[Veri satırları]
□ □ □

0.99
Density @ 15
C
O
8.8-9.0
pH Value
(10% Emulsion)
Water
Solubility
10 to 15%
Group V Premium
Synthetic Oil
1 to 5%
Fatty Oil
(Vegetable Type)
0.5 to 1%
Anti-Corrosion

□ □ □

> [Alıştırmanın amacı] Yukarıdaki satırların tamamını tek bir karakterini bile değiştirmeden aynen tekrar yazın.

> [Cevap bölümü]
0.99
Density @ 15
C
O
8.8-9.0
pH Value
(10% Emulsion)
Water
Solubility
10 to 15%
Group V Premium
Synthetic Oil
1 to 5%
Fatty Oil
(Vegetable Type)
0.5 to 1%
Anti-Corrosion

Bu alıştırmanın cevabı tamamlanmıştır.